O Tribunal Judicial de Leiria condenou esta terça-feira oito dos dez arguidos julgados num caso do rapto de uma menor para forçar casamento a penas de prisão efetiva entre cinco anos e meio e nove anos e nove meses.
O coletivo de juízes deu como provados a maioria dos crimes de rapto agravado, na forma tentada e consumada, homicídio qualificado na forma tentada, com ameaça de arma de fogo, detenção de arma proibida, dano simples e ofensas à integridade física qualificada, com alguns crimes a sofrerem alteração jurídica, condenando oito arguidos a penas de prisão entre os cinco anos e seis meses e os nove anos e nove meses.
A condenação mais baixa, em cúmulo jurídico, foi de cinco anos e seis meses de prisão, tendo a pena mais alta sido de nove anos e nove meses.
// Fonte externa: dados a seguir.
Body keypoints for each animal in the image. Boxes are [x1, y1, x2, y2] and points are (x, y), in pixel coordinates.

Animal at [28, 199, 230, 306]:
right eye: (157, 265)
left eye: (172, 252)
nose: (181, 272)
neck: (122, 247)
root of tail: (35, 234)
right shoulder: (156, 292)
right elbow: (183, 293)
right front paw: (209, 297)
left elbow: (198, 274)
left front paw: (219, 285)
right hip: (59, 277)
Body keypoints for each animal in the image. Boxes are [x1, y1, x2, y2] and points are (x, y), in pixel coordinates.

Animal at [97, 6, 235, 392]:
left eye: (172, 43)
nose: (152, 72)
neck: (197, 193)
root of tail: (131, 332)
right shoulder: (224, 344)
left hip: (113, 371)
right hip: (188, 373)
A advogada que vinha acusada de um crime de favorecimento pessoal na forma tentada foi absolvida, assim como outro arguido por falta de provas do seu envolvimento.
A falta de comparência e a não notificação de uma das acusadas levou a que a juíza presidente decidisse, na primeira sessão, pela separação no processo e um julgamento à parte desta arguida.
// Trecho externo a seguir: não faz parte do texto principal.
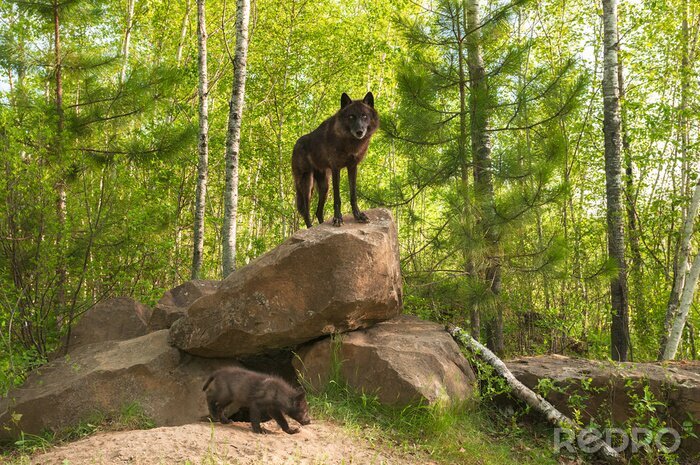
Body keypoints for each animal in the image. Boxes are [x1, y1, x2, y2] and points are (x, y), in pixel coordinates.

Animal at [292, 92, 379, 228]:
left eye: (364, 116)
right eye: (351, 117)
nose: (359, 132)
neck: (350, 142)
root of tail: (295, 144)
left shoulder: (352, 167)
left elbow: (353, 195)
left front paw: (358, 216)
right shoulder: (335, 168)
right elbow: (337, 198)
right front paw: (338, 218)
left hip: (324, 186)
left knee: (318, 212)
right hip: (307, 185)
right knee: (306, 211)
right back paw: (310, 228)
O coletivo de juízes deu credibilidade aos depoimentos dos menores que seriam forçados a casamento. “A memória estava mais fresca e desperta” e os menores, “de forma isenta, credível e descomprometida, relataram os factos que presenciaram de uma forma muito linear e clara, que mereceram credibilidade”, considerou o coletivo de juízes.
“O tribunal ficou convencido que os depoimentos dos menores são o mais aproximado do que aconteceu naqueles dois dias e por isso valorou os factos”, reforçou a juíza.
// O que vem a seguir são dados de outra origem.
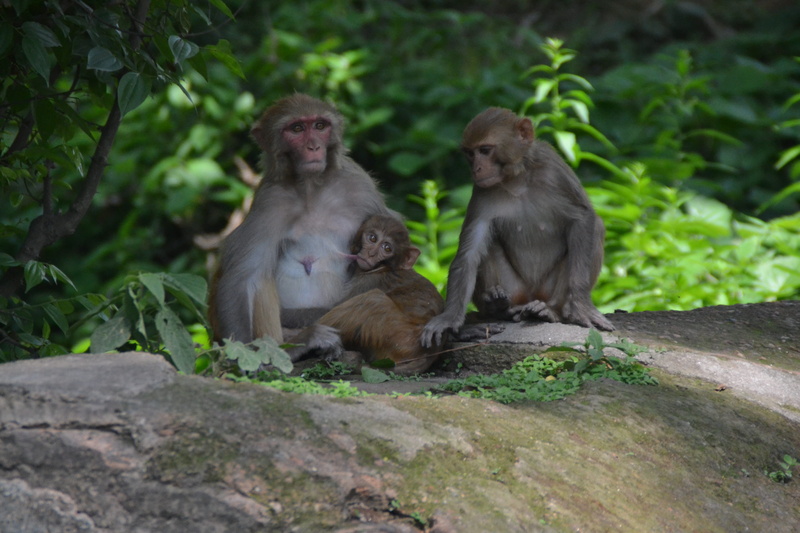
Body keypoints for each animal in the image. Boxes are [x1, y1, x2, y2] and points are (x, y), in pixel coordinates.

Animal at [208, 94, 391, 344]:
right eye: (296, 129)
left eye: (320, 126)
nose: (313, 146)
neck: (311, 188)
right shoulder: (269, 201)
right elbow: (242, 277)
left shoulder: (360, 186)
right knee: (259, 278)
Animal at [287, 214, 446, 374]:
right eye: (372, 238)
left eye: (387, 248)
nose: (371, 253)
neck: (384, 267)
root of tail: (428, 354)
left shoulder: (369, 281)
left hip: (400, 339)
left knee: (373, 299)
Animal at [421, 107, 614, 348]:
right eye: (470, 153)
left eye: (485, 150)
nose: (476, 168)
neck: (517, 178)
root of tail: (530, 296)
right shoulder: (481, 191)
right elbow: (469, 254)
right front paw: (448, 318)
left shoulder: (554, 169)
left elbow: (583, 217)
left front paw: (580, 305)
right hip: (515, 289)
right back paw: (499, 307)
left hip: (547, 290)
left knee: (596, 227)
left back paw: (549, 311)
Segundo a presidente do coletivo de juízes, “a menor tinha dito que [os arguidos] já apresentaram desculpas e que os perdoava, mas os factos são demasiado graves para serem perdoados”.
O tribunal de Leiria deu como provado a acusação do Ministério Público (MP), que refere que, no dia 29 de maio de 2021, um dos arguidos, “de acordo com os costumes e tradição ciganos”, pediu ao ofendido que a sua filha, à data com 13 anos, “ficasse noiva” do seu filho, também de 13 anos, “com vista a futuro casamento entre os menores”, tendo o ofendido concordado.
Mais tarde, o ofendido telefonou a um dos arguidos e “disse-lhe que já não pretendia dar a filha em noivado”.
Nessa sequência, alguns dos arguidos em “conjugação de esforços” (…) “engendraram um plano para subtraírem a menor” da sua residência, em Santa Eufémia, concelho de Leiria.
O objetivo, segundo o despacho, era levá-la até ao outro menor, por forma a que “mantivessem relações sexuais de cópula e, assim, levar a que os progenitores da menor acabassem por consentir no almejado casamento a celebrar segundo os costumes e tradições da etnia cigana e por força dos mesmos”.
Os arguidos deslocaram-se a casa da família e o pai do menor apontou a arma à barriga do pai da rapariga, mas a pistola encravou. Após desencravá-la, o arguido efetuou “um disparo para a parede ao lado da qual se encontrava o ofendido, provocando um buraco na parede”. E com um novo disparo atingiu o ofendido no joelho direito, lê-se na acusação.
Outro arguido tentou entrar no quarto, onde se encontrava a menor, os seus dois irmãos e o pai, chegando mesmo a “alcançar um braço da menor”.
“Alertados pelo barulho, acorreram ao local vários vizinhos e familiares dos ofendidos” e os arguidos acabaram por abandonar o local, sem antes ameaçarem os ofendidos e danificado o veículo dos mesmos.
Segundo o MP, depois de ser ameaçada, a jovem foi levada para uma residencial na Marinha Grande, onde a esperava o menor, para que ambos passassem a noite. Aquele, a “dado momento, perguntou-lhe se esta queria ‘fazer coisas’, o que significava e foi por esta entendido como ter relações sexuais, o que a menor negou”. O jovem não insistiu, adianta o MP. “Os menores não casaram de acordo com os costumes e tradições ciganos”, refere a acusação.